Текст страницы:
---+---

Неожиданный и вполне театральный поворот событий принес Каллас поддержку, о которой она не могла и мечтать. Наделенная поистине собачьим чутьем, помогавшим ей с самого начала своей карьеры жить на широкую ногу за чужой счет, обладавшая врожденным инстинктом, благодаря которому ее наглая бесцеремонность воспринималась как должное в самых высоких кругах, Эльза Максвелл с легкостью покинула ряды «тебальдистов», чтобы на следующий же день записаться в пламенные сторонницы Каллас. Темперамент не позволял знаменитой газетной сплетнице оставаться в тени. Она обставила свой переход в другой лагерь с максимальной помпой, словно речь шла не о простом перемещении, а о настоящем переезде. Представьте себе акулу, а Эльза была весьма похожа на нее, менявшую один аквариум на другой!

---+---

Исходные данные:
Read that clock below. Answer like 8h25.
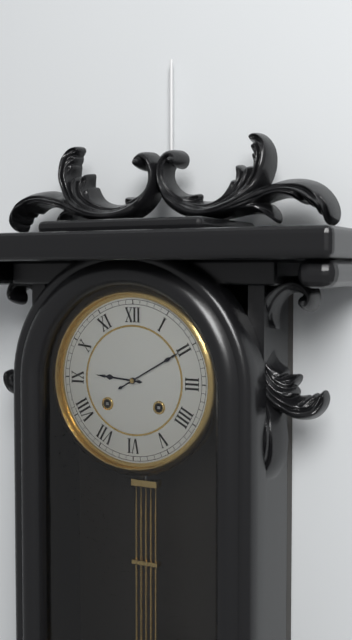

---+---

Задания:
1: Сократите абзац текста о Каллас и Эльзе Максвелл, начинающийся словами «Неожиданный и вполне театральный поворот», и сохраните его основные факты.
2: Воспроизведите заново фрагмент текста о Каллас и Эльзе Максвелл: от слов «Неожиданный и вполне» до слов «аквариум на другой!» включительно.

Решения:
1: Театральный поворот событий принес Каллас неожиданную поддержку. Эльза Максвелл обладала чутьем, которое позволяло ей жить за чужой счет, и инстинктом, благодаря которому ее бесцеремонность принимали в высших кругах. Она легко покинула «тебальдистов» и уже на следующий день стала пламенной сторонницей Каллас. Темперамент не позволял этой газетной сплетнице оставаться в тени, поэтому свой переход она обставила с максимальной помпой, словно акула, менявшая один аквариум на другой.

2:
Неожиданный и вполне театральный поворот событий принес Каллас поддержку, о которой она не могла и мечтать. Наделенная поистине собачьим чутьем, помогавшим ей с самого начала своей карьеры жить на широкую ногу за чужой счет, обладавшая врожденным инстинктом, благодаря которому ее наглая бесцеремонность воспринималась как должное в самых высоких кругах, Эльза Максвелл с легкостью покинула ряды «тебальдистов», чтобы на следующий же день записаться в пламенные сторонницы Каллас. Темперамент не позволял знаменитой газетной сплетнице оставаться в тени. Она обставила свой переход в другой лагерь с максимальной помпой, словно речь шла не о простом перемещении, а о настоящем переезде. Представьте себе акулу, а Эльза была весьма похожа на нее, менявшую один аквариум на другой!